Lower courts blocked Mississippi law as they have other abortion bans that use traditional enforcement methods by state and local officials.
The Supreme Court had never before agreed to deal with a case involving an abortion ban before viability. But after Judge Ruth Bader Ginsburg’s death last year and her replacement by Judge Amy Coney Barrett, the third of Trump’s nominees, the court said it would take up the case.
Trump had promised to appoint “life-friendly judges” and predicted they would take the lead in overturning the abortion rulings. Only one judge, Clarence Thomas, has publicly called for Roe to be set aside.
The court was able to uphold the Mississippi law without explicitly overriding Roe and Casey, a result that would satisfy neither party.
Proponents of abortion rights say the result would be tantamount to a direct verdict that overturned previous cases because it would erase the rationale behind nearly half a century of Supreme Court law.
“A decision to uphold this ban is tantamount to overriding Roe. The ban bans abortion about two months before viability,” said Julie Rikelman, who will argue the case for the clinic.
Opponents of abortion, on the other hand, argue that the court essentially invented the abortion law in Roe and Casey and that they should not repeat that error in this case.
If judges uphold Mississippi law, they will have to explain why, said Thomas Jipping, a legal fellow at the Heritage Foundation. They can either override the two big cases, Jipping said, “or they’ll have to come up with another fabricated rule.”
Conservative commentator Ed Whelan said such an outcome would be a “massive defeat” in line with the 1992 Casey decision, in which a court of eight judges appointed by Republican presidents unexpectedly confirmed Roe.
This court appears far more conservative than the one that ruled that Casey, and legal historian Mary Ziegler at Florida State University Law School, said the court would likely “override Roe or put us on the path to doing so.”
Chief Justice John Roberts might find the more incremental approach appealing if he can persuade a majority of the right to go along. Since Roberts became chief judge in 2005, the court has moved in smaller steps on some issues, even when it appeared there was only one binary choice.
It took two cases in court to tear the heart out federal suffrage law which curbed potentially discriminatory voting laws in states with a history of discrimination.
In the field of organized labor, the Court reviewed a number of cases that overturned the power of public sector unions.

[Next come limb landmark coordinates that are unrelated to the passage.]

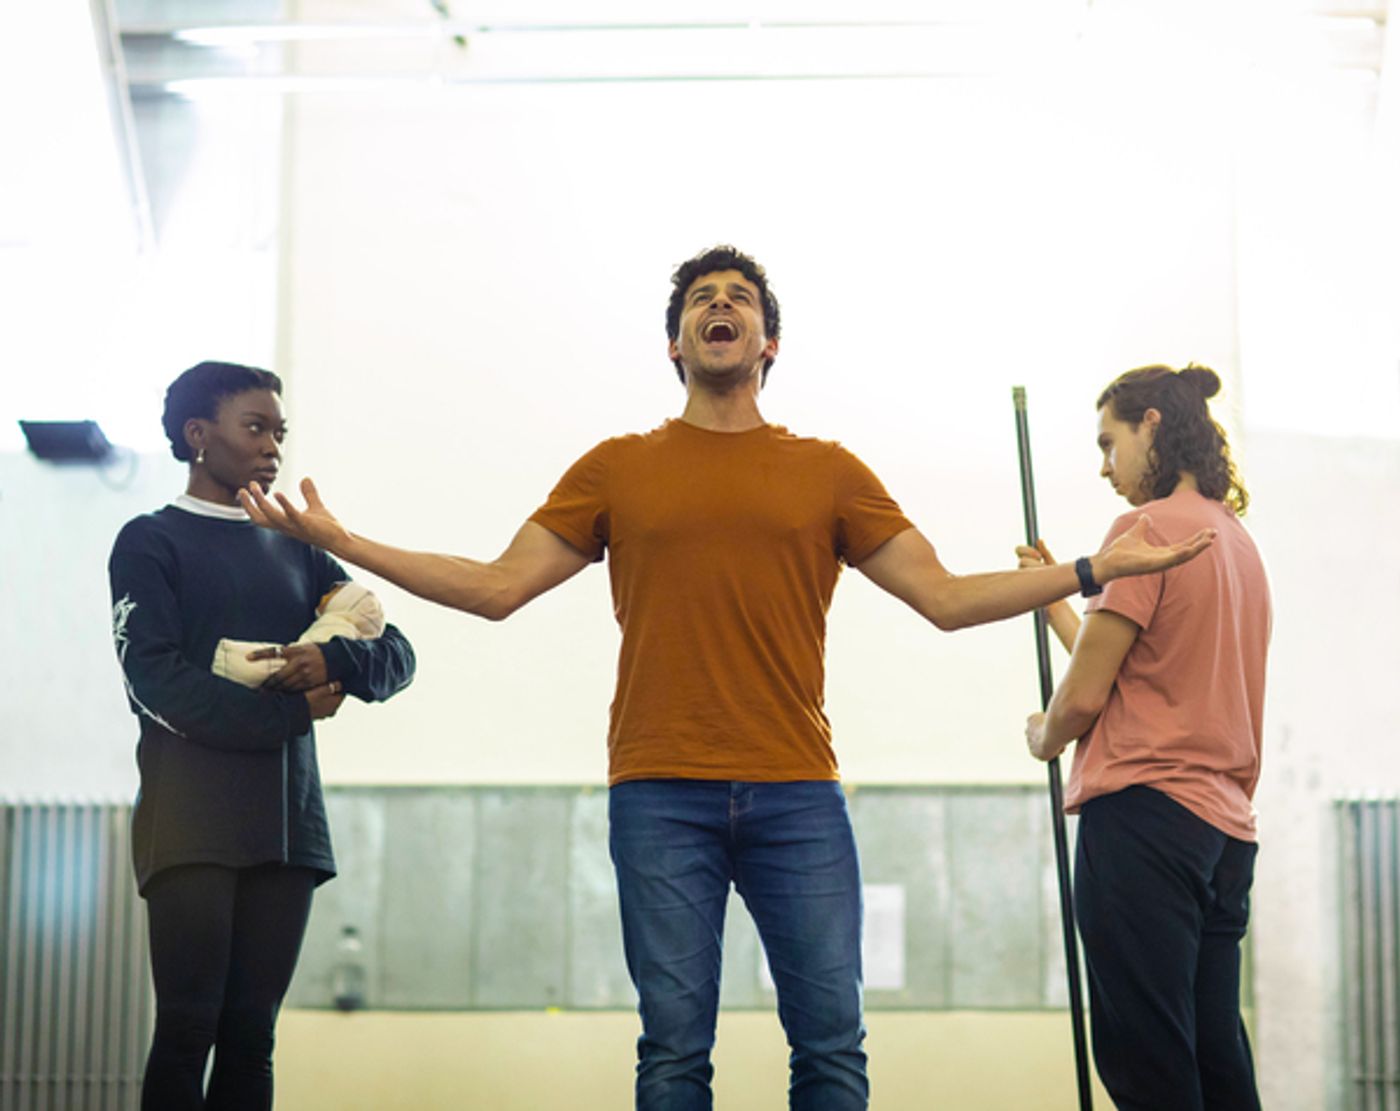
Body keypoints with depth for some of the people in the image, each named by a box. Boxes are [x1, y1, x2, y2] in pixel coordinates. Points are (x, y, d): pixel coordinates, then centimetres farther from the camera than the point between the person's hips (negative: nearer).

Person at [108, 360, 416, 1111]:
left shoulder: (295, 550, 20)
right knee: (188, 1027, -10)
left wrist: (334, 662, -10)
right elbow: (155, 677, -8)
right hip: (190, 817, -5)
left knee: (251, 1036, 1)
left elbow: (395, 655, 13)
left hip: (288, 818, 5)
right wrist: (289, 712, -11)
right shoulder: (151, 542, 6)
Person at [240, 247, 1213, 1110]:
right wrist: (337, 543, 6)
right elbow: (495, 588, 11)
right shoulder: (617, 469, 13)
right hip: (660, 795, 0)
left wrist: (1093, 569, 4)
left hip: (797, 793, 1)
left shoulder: (829, 472, 13)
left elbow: (946, 597, 12)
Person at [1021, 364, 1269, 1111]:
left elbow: (1085, 695, -11)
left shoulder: (1148, 527, -8)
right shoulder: (1238, 540, 19)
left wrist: (1043, 738, 11)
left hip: (1143, 808, -9)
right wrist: (1056, 596, 27)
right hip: (1225, 826, 9)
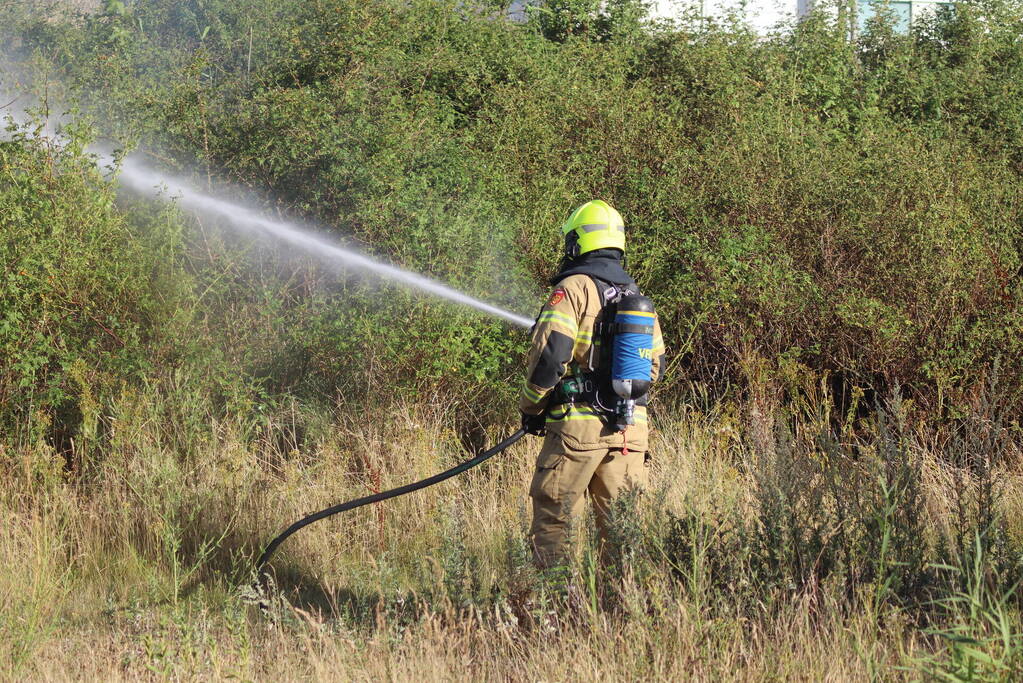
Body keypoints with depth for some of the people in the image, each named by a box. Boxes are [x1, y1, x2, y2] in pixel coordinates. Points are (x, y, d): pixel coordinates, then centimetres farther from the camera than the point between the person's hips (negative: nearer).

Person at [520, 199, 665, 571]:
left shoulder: (574, 288, -7)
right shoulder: (637, 296, 15)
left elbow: (550, 354, -15)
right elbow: (654, 364, 20)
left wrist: (530, 408, -2)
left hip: (580, 424, -6)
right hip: (632, 429, 6)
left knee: (554, 519, 2)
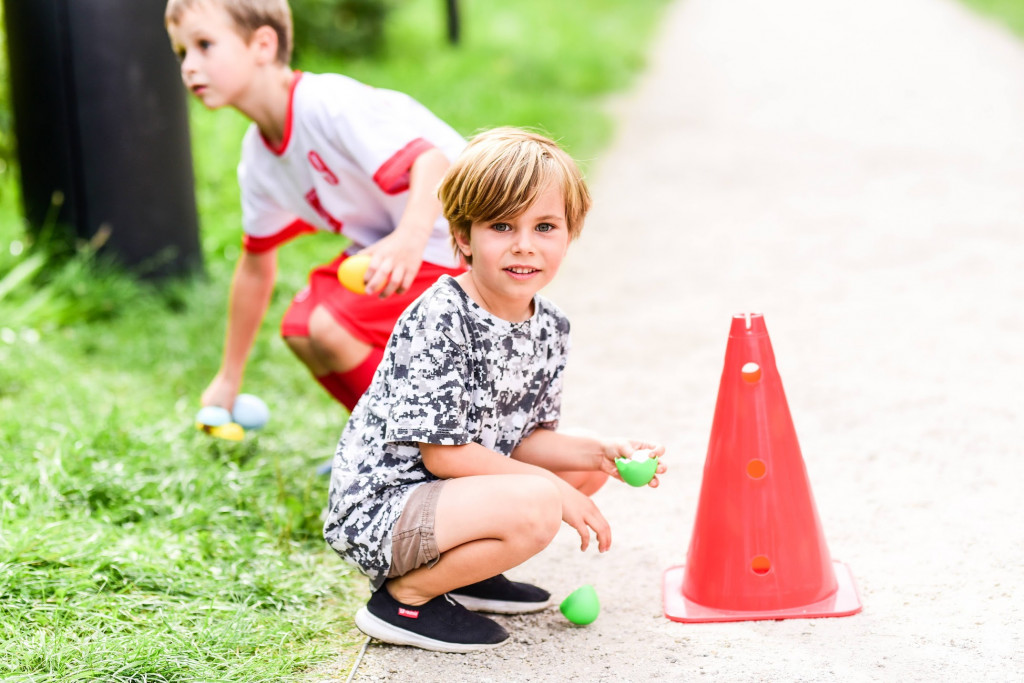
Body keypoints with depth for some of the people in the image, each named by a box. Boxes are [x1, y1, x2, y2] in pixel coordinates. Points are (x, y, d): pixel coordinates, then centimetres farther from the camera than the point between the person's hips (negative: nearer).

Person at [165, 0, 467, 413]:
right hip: (387, 247, 9)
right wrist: (228, 379, 22)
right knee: (301, 325, 6)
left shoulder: (330, 104, -25)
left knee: (331, 326, -22)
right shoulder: (258, 159, 4)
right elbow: (256, 263, 17)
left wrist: (409, 240, -58)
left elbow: (433, 162, -38)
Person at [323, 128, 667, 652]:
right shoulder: (439, 321, -23)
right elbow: (443, 453, -22)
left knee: (588, 469, 12)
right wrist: (554, 489, -17)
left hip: (449, 492, 9)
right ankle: (405, 597, -9)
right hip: (377, 511, -9)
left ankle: (461, 568, 11)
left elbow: (524, 438, 8)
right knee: (536, 507, -29)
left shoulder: (550, 328, 2)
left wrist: (599, 453, -9)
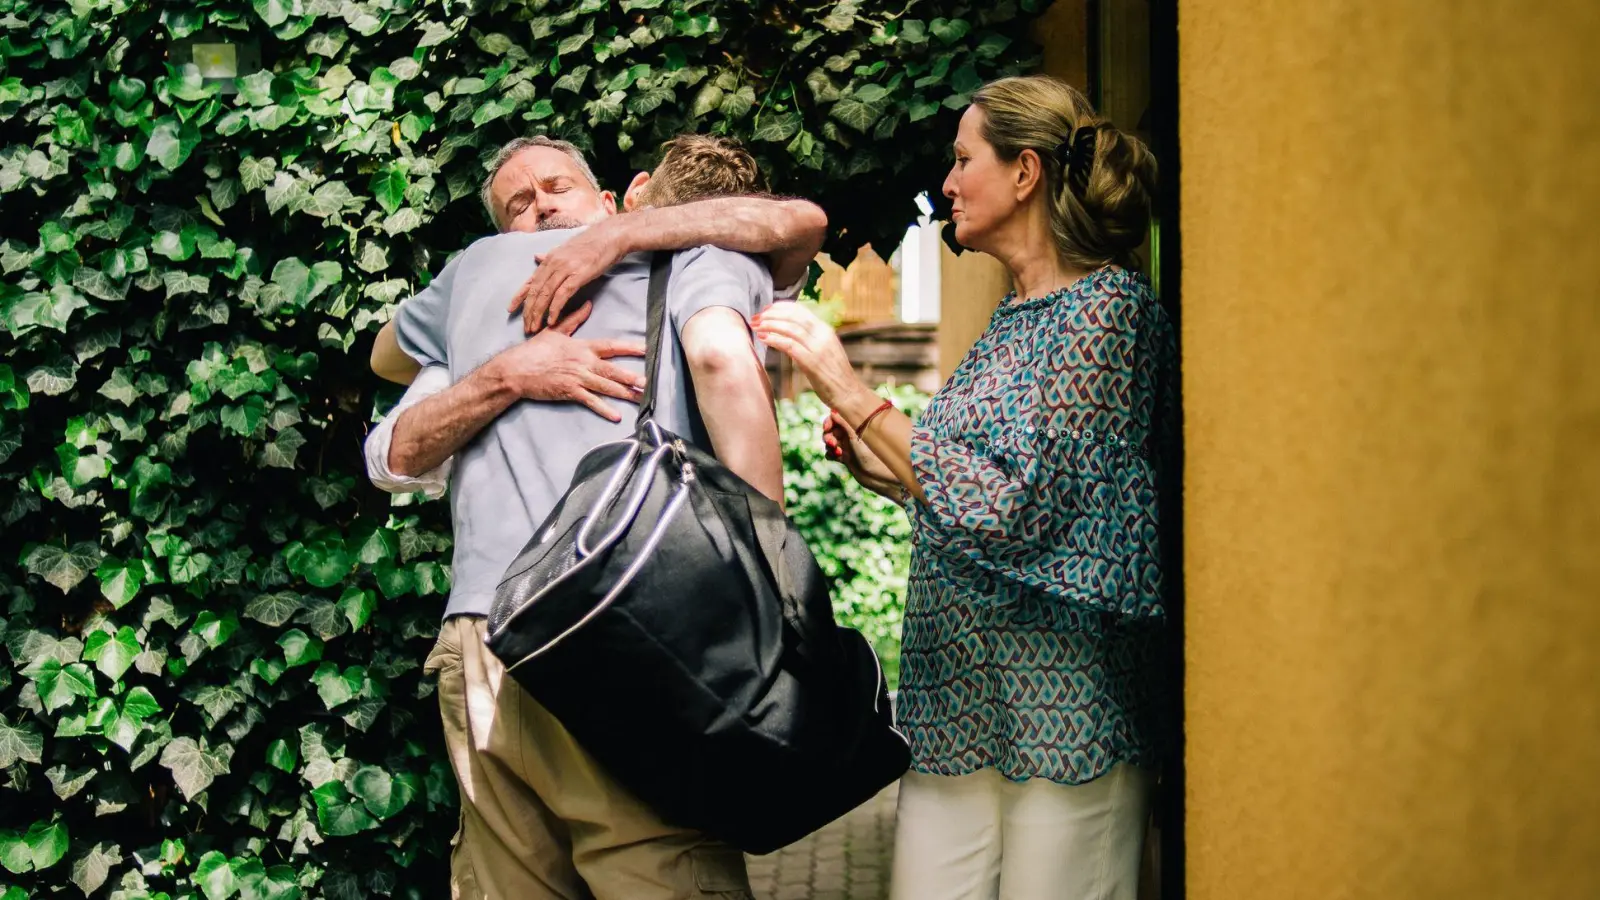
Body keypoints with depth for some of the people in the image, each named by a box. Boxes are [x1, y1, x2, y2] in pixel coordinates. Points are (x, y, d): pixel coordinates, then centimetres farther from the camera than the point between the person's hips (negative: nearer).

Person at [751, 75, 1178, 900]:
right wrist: (876, 464, 8)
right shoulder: (1011, 322, 16)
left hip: (1059, 708, -8)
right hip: (957, 707, 8)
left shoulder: (1107, 308, -10)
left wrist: (851, 393, -17)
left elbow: (1015, 510, -20)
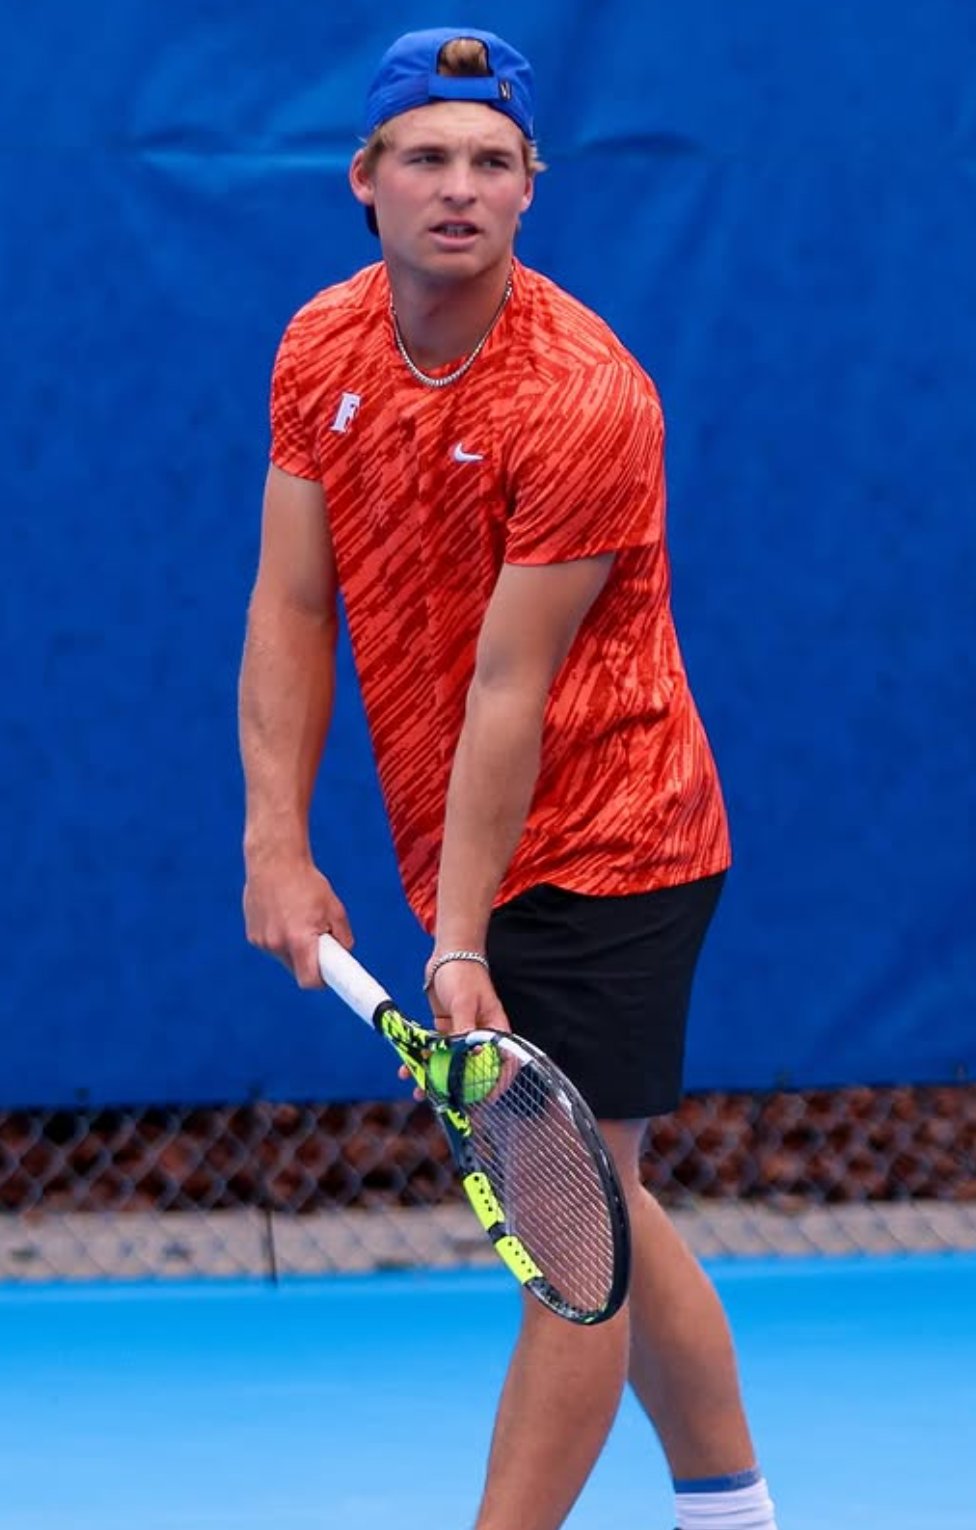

The Supreme Court also heard two rounds of arguments over restrictions on independent spending in the political arena, before removing limits on how much money companies and unions can pour into advocacy.
If the court looks at the public’s feelings, it will find poll after poll showing support for maintaining Roe, though some studies also find support for greater restrictions on abortion.
Mississippi is one of 12 states ready to act almost immediately if Roe is overthrown. These states have enacted so-called abortion-triggering laws that would enter into force and ban all or almost all abortions.
Women in these states who want an abortion can be driven hundreds of miles to reach the nearest clinic, or they can get abortion pills in the mail. Medicinal abortions now account for 40% of abortions.
Some legal briefs in the case make it clear that ending Roe is not the ultimate goal of abortion opponents.
The court should recognize that “unborn children are persons” under the 14th Amendment of the Constitution, a conclusion that would force an end to almost all legal abortions, wrote Princeton professor Robert George and scholar John Finnis. Finnis was Judge Neil Gorsuch’s adviser in his Oxford dissertation, an argument against assisted suicide.